Kaminsky was mostly Mr. Inside Badger, rooting out Arizona's interior defense with a variety of pump fakes and spin moves.

He put Arizona forward Brandon Ashley on the bench with two fouls within two minutes of opening tipoff.

Dekker was Mr. Outside Badger, making impossible shots from all sorts of awkward angles.

When Arizona climbed back to within five points, Dekker hit a long three with 1:46 left to push the lead back to 79-71.

For good measure, he ended all comeback doubt when he splashed in another three with 17 seconds left. He made that one over the outstretched arm of Rondae Hollis-Jefferson, Arizona's best defender.

It was the last of 12 three-pointers (in 18 attempts) for Wisconsin, which outscored Arizona by 30 points from beyond the arc.
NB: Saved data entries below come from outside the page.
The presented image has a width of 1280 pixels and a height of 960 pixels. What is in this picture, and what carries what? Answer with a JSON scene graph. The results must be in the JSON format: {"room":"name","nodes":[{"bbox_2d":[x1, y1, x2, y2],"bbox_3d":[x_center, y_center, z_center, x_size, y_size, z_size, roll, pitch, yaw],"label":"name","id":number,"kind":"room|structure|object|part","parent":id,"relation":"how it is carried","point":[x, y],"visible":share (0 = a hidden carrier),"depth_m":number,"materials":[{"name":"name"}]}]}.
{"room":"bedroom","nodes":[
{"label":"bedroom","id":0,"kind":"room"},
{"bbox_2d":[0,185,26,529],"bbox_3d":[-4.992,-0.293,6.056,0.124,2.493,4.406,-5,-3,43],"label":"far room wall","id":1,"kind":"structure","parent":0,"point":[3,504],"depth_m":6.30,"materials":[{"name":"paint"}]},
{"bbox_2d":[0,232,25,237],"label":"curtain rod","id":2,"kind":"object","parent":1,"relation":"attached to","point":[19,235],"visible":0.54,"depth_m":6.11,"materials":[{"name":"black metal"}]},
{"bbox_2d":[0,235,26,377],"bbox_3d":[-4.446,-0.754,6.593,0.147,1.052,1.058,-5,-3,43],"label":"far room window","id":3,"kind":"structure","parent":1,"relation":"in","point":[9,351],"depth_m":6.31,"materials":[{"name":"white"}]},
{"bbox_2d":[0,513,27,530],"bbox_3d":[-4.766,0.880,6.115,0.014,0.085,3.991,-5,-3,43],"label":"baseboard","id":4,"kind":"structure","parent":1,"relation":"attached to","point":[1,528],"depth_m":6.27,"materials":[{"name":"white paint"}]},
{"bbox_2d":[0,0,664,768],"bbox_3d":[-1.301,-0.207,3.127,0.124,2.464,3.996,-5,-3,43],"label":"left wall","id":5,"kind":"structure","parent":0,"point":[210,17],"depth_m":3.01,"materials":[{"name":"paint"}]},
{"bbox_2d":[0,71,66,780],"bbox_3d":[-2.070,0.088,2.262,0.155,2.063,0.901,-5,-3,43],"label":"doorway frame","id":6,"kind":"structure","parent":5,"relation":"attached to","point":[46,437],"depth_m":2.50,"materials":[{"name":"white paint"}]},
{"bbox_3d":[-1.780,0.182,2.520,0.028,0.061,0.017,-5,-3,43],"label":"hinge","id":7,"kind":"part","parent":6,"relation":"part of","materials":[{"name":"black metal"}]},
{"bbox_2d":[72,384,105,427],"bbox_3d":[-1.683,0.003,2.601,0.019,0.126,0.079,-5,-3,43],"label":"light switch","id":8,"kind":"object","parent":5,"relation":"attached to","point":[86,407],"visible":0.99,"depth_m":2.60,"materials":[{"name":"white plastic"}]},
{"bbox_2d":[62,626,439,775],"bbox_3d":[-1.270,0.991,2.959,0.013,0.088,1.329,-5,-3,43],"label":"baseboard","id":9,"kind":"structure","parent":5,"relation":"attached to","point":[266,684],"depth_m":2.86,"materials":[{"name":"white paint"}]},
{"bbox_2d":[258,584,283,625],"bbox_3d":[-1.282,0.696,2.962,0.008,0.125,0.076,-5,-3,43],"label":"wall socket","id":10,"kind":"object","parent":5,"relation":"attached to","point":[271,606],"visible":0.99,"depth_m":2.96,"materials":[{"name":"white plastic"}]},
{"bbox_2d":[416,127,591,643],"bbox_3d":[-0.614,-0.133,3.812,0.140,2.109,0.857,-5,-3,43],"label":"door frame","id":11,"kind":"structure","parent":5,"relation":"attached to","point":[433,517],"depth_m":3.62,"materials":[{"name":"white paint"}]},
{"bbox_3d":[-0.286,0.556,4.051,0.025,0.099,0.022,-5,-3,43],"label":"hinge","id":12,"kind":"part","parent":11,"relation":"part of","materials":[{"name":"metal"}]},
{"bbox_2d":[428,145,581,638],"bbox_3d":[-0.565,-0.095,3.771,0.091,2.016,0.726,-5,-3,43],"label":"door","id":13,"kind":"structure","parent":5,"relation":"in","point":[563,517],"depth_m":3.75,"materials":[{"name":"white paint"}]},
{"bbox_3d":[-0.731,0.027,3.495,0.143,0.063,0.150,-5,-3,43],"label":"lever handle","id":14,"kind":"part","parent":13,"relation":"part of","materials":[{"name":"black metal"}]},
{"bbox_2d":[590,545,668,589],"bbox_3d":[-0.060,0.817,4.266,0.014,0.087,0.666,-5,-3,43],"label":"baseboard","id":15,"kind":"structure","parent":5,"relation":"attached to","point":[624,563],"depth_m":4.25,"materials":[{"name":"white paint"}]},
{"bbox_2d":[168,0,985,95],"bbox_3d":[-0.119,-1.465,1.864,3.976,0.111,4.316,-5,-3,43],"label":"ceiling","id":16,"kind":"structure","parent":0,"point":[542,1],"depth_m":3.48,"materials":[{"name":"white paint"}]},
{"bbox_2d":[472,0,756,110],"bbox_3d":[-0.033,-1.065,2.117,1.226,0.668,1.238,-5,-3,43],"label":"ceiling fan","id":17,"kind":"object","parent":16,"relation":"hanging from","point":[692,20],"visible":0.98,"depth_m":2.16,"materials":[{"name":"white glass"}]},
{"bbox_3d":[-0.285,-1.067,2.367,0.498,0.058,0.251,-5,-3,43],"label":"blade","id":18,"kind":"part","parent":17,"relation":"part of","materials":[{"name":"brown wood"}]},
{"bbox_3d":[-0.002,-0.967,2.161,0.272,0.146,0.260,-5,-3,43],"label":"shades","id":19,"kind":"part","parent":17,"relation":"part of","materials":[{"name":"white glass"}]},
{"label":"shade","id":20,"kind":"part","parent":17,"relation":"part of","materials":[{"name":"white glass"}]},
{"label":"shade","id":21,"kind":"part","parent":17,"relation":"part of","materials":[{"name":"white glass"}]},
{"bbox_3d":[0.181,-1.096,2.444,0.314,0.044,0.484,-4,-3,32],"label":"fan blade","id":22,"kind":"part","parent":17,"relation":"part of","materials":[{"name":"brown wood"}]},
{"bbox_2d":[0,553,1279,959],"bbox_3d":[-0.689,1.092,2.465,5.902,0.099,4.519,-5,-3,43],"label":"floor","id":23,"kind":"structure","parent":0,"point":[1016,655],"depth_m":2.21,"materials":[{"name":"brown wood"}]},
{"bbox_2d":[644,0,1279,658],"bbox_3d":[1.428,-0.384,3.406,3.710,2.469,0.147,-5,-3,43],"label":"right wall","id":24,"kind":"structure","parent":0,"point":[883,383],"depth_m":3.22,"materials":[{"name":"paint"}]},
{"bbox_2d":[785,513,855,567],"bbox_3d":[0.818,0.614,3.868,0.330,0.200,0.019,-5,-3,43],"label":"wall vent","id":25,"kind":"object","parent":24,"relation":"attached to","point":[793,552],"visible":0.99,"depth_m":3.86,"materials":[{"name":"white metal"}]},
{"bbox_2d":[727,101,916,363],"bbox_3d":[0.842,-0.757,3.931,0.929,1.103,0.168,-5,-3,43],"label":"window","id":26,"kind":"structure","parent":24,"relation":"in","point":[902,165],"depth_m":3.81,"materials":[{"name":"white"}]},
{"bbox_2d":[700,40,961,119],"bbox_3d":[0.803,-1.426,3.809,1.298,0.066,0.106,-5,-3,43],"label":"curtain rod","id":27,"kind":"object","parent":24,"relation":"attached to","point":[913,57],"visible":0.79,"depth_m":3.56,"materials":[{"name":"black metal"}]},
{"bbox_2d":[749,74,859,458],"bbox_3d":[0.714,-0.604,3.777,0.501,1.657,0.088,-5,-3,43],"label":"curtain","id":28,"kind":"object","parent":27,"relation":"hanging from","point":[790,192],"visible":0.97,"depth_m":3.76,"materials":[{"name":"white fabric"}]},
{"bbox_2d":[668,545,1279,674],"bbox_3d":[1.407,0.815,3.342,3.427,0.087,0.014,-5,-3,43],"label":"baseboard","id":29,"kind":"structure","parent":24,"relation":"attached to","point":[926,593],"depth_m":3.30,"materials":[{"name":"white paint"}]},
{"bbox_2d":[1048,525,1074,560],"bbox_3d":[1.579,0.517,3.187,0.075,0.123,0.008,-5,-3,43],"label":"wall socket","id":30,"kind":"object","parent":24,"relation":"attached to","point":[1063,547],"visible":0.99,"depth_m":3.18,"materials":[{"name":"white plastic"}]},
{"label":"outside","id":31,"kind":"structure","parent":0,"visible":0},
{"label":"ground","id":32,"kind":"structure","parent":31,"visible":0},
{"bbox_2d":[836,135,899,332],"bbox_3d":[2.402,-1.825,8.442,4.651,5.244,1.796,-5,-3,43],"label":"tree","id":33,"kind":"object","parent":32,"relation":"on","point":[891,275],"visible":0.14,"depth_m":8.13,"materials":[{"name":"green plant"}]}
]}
The Wildcats made two of six three-point tries.

For Arizona Coach Sean Miller, it was like a game of whack-a-mole.

When he put Hollis-Jefferson on Dekker, Kaminsky would then take over. Then, he'd switch Hollis-Jefferson to Kaminsky and Dekker would go off.

"Our problem," Miller said later, "is that he can't guard two people."
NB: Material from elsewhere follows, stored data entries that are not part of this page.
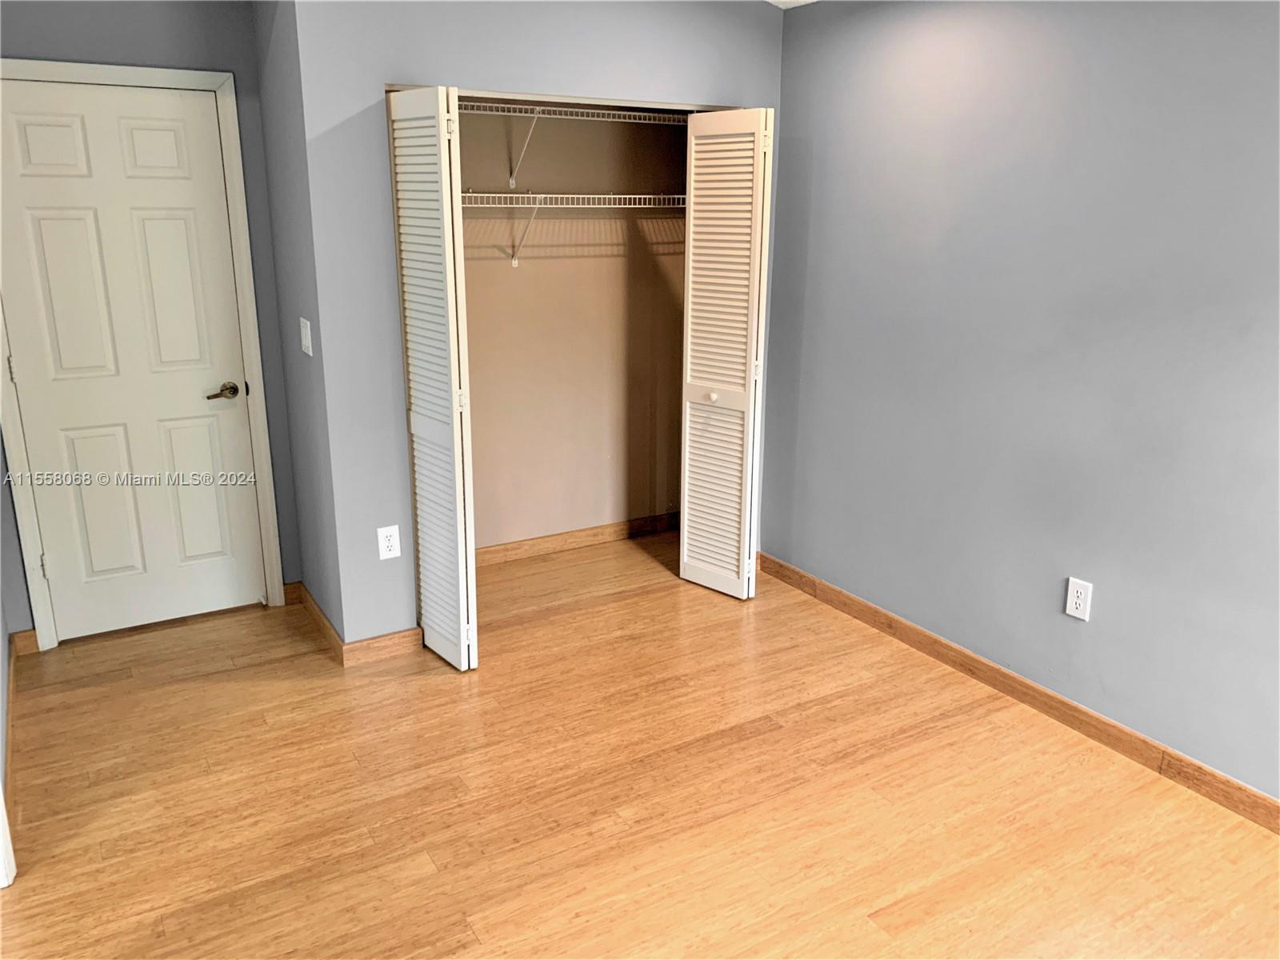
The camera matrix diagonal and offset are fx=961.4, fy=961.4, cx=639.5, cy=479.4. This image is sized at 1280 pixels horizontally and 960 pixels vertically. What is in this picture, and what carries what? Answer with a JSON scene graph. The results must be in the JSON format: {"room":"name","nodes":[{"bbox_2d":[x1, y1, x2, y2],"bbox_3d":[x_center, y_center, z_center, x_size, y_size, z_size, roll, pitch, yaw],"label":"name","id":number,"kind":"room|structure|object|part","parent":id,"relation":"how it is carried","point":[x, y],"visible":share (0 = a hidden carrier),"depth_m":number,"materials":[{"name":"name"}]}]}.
{"room":"bedroom","nodes":[
{"label":"bedroom","id":0,"kind":"room"},
{"bbox_2d":[0,443,17,883],"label":"left wall","id":1,"kind":"structure","parent":0,"point":[1,638],"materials":[{"name":"paint"}]},
{"bbox_2d":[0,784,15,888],"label":"door trim","id":2,"kind":"structure","parent":1,"relation":"attached to","point":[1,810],"depth_m":2.41,"materials":[{"name":"white paint"}]},
{"bbox_2d":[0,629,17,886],"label":"baseboard","id":3,"kind":"structure","parent":1,"relation":"attached to","point":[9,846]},
{"bbox_2d":[0,0,301,638],"bbox_3d":[-1.975,-0.696,3.525,1.222,2.655,0.126,-9,18,-30],"label":"door wall","id":4,"kind":"structure","parent":0,"point":[107,34],"depth_m":3.45,"materials":[{"name":"grey paint"}]},
{"bbox_2d":[12,627,39,655],"bbox_3d":[-2.314,0.609,3.623,0.077,0.093,0.014,-9,18,-30],"label":"baseboard","id":5,"kind":"structure","parent":4,"relation":"attached to","point":[27,633],"depth_m":3.62,"materials":[{"name":"brown wood"}]},
{"bbox_2d":[0,59,288,649],"bbox_3d":[-1.934,-0.438,3.628,0.884,2.109,0.141,-9,18,-30],"label":"door frame","id":6,"kind":"structure","parent":4,"relation":"attached to","point":[218,79],"depth_m":3.60,"materials":[{"name":"white paint"}]},
{"bbox_2d":[0,80,267,644],"bbox_3d":[-1.897,-0.374,3.576,0.823,2.007,0.105,-9,18,-30],"label":"door","id":7,"kind":"structure","parent":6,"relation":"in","point":[78,222],"depth_m":3.56,"materials":[{"name":"white paint"}]},
{"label":"panel","id":8,"kind":"part","parent":7,"relation":"part of","materials":[{"name":"white paint"}]},
{"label":"panel","id":9,"kind":"part","parent":7,"relation":"part of","materials":[{"name":"white paint"}]},
{"bbox_3d":[-1.638,-0.339,3.790,0.151,0.062,0.133,-9,18,-30],"label":"lever handle","id":10,"kind":"part","parent":7,"relation":"part of","materials":[{"name":"metal"}]},
{"bbox_2d":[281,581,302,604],"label":"baseboard","id":11,"kind":"structure","parent":4,"relation":"attached to","point":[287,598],"depth_m":4.09,"materials":[{"name":"brown wood"}]},
{"bbox_2d":[252,0,343,645],"bbox_3d":[-1.244,-0.679,3.599,0.127,2.624,0.701,-9,18,-30],"label":"side wall","id":12,"kind":"structure","parent":0,"point":[316,536],"depth_m":3.50,"materials":[{"name":"grey paint"}]},
{"bbox_2d":[299,316,312,355],"bbox_3d":[-1.191,-0.508,3.413,0.018,0.123,0.114,-9,18,-30],"label":"light switch","id":13,"kind":"object","parent":12,"relation":"attached to","point":[303,342],"visible":0.98,"depth_m":3.39,"materials":[{"name":"white plastic"}]},
{"bbox_2d":[292,580,345,662],"bbox_3d":[-1.279,0.556,3.839,0.014,0.093,0.672,-9,18,-30],"label":"side baseboard","id":14,"kind":"structure","parent":12,"relation":"attached to","point":[322,617],"depth_m":3.78,"materials":[{"name":"brown wood"}]},
{"bbox_2d":[292,0,783,648],"bbox_3d":[-0.227,-0.764,3.742,1.942,2.692,0.120,-9,18,-30],"label":"closet wall","id":15,"kind":"structure","parent":0,"point":[640,90],"depth_m":3.36,"materials":[{"name":"grey paint"}]},
{"bbox_2d":[340,625,423,666],"bbox_3d":[-0.947,0.621,3.619,0.315,0.094,0.013,-9,18,-30],"label":"baseboard","id":16,"kind":"structure","parent":15,"relation":"attached to","point":[406,633],"depth_m":3.60,"materials":[{"name":"brown wood"}]},
{"bbox_2d":[376,524,400,559],"bbox_3d":[-0.919,0.230,3.524,0.076,0.122,0.008,-9,18,-30],"label":"wall outlet","id":17,"kind":"object","parent":15,"relation":"attached to","point":[385,544],"visible":0.99,"depth_m":3.52,"materials":[{"name":"white plastic"}]},
{"bbox_2d":[385,84,477,670],"bbox_3d":[-0.728,-0.317,3.373,0.100,1.993,0.403,-9,18,-30],"label":"left bifold door","id":18,"kind":"structure","parent":15,"relation":"in","point":[451,348],"depth_m":3.27,"materials":[{"name":"white paint"}]},
{"bbox_2d":[678,108,773,598],"bbox_3d":[0.343,-0.484,4.012,0.119,1.988,0.446,-9,18,-30],"label":"right bifold door","id":19,"kind":"structure","parent":15,"relation":"in","point":[690,291],"depth_m":3.95,"materials":[{"name":"white paint"}]},
{"bbox_3d":[0.309,-0.356,4.125,0.039,0.038,0.038,-9,18,-30],"label":"knob","id":20,"kind":"part","parent":19,"relation":"part of","materials":[{"name":"white metal"}]},
{"bbox_2d":[457,101,688,550],"bbox_3d":[-0.533,-0.853,4.387,1.959,2.517,0.136,-9,18,-30],"label":"closet back wall","id":21,"kind":"structure","parent":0,"point":[526,275],"depth_m":4.53,"materials":[{"name":"beige paint"}]},
{"bbox_2d":[460,100,690,182],"bbox_3d":[-0.437,-1.415,4.068,1.689,0.320,0.369,-9,18,-30],"label":"upper wire shelf","id":22,"kind":"object","parent":21,"relation":"attached to","point":[512,106],"visible":0.67,"depth_m":4.05,"materials":[{"name":"white metal"}]},
{"bbox_2d":[465,190,687,266],"bbox_3d":[-0.403,-1.079,4.174,1.672,0.332,0.361,-9,18,-30],"label":"lower wire shelf","id":23,"kind":"object","parent":21,"relation":"attached to","point":[467,194],"visible":0.66,"depth_m":4.09,"materials":[{"name":"white metal"}]},
{"bbox_2d":[476,512,678,566],"bbox_3d":[-0.478,0.319,4.679,1.783,0.092,0.014,-9,18,-30],"label":"closet baseboard","id":24,"kind":"structure","parent":21,"relation":"attached to","point":[602,530],"depth_m":4.76,"materials":[{"name":"brown wood"}]},
{"bbox_2d":[0,528,1279,959],"bbox_3d":[-0.137,1.107,2.278,4.207,0.100,5.659,-9,18,-30],"label":"floor","id":25,"kind":"structure","parent":0,"point":[459,926],"depth_m":2.75,"materials":[{"name":"brown wood"}]},
{"bbox_2d":[766,0,818,8],"bbox_3d":[0.068,-1.381,1.691,4.223,0.146,4.724,-9,18,-30],"label":"ceiling","id":26,"kind":"structure","parent":0,"point":[772,1],"depth_m":3.82,"materials":[{"name":"white paint"}]},
{"bbox_2d":[761,0,1279,806],"bbox_3d":[1.577,-0.348,2.733,0.125,2.497,4.632,-9,18,-30],"label":"right wall","id":27,"kind":"structure","parent":0,"point":[1069,625],"depth_m":3.07,"materials":[{"name":"paint"}]},
{"bbox_2d":[752,550,1279,834],"bbox_3d":[1.539,0.828,2.957,0.014,0.093,3.992,-9,18,-30],"label":"right baseboard","id":28,"kind":"structure","parent":27,"relation":"attached to","point":[1244,789],"depth_m":3.20,"materials":[{"name":"brown wood"}]},
{"bbox_2d":[1064,576,1092,620],"bbox_3d":[1.407,0.382,3.082,0.008,0.125,0.077,-9,18,-30],"label":"wall outlet","id":29,"kind":"object","parent":27,"relation":"attached to","point":[1082,590],"visible":0.99,"depth_m":3.08,"materials":[{"name":"white plastic"}]}
]}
Miller was conciliatory in defeat because, really, there was no other position to take.

The game didn't come down to one call, or possession. It came down to one team shooting Arizona's lights out.

"Their second half, offensively, was spectacular, " Miller said. "Extraordinary."

Miller said he emptied the bucket — "and it was a big one" — looking for a defensive combination that could slow the Badgers' dynamic duo.

"We tried everything," he said.

It was heart-rending, in the final minutes, to see Arizona senior guard T.J. McConnell check out of the game and collapse, sobbing, into Miller's arms.

McConnell, who played his last game, said he desperately wanted to earn a Final Four bid for Miller.

"That guy right there is like my dad," McConnell said at the postgame news conference.

Oddly, the defeat, unlike last year's, probably won't linger into the summer.

Wisconsin just had one of those days.

"It almost takes the bite out of the loss, in a way," Miller said.

Arizona certainly could have performed better out of the locker room.

The Wildcats were outscored 5-0 to open the game and 11-1 to open the second half.

Arizona actually took a three-point lead into the half, only to watch Wisconsin erase it with its shooting blitz.

Maybe, in the end, there was nothing Arizona could have done. Five Wildcats scored in double figures, with Ashley and Hollis-Jefferson each contributing 17 points.

Defeat was a tough pill considering Arizona, which finishes at 34-4, fell short again. Miller has lost in regional finals four times in the last seven years.

"That's probably a record, right?" he said.

Arizona may need to reconsider whether playing for a high seeding in the West is actually a good thing. Since 1975, the Wildcats are 1-6 in regional final games played in Southern California.

For what it's worth, next year's West Regional is scheduled back at the Honda Center in Anaheim.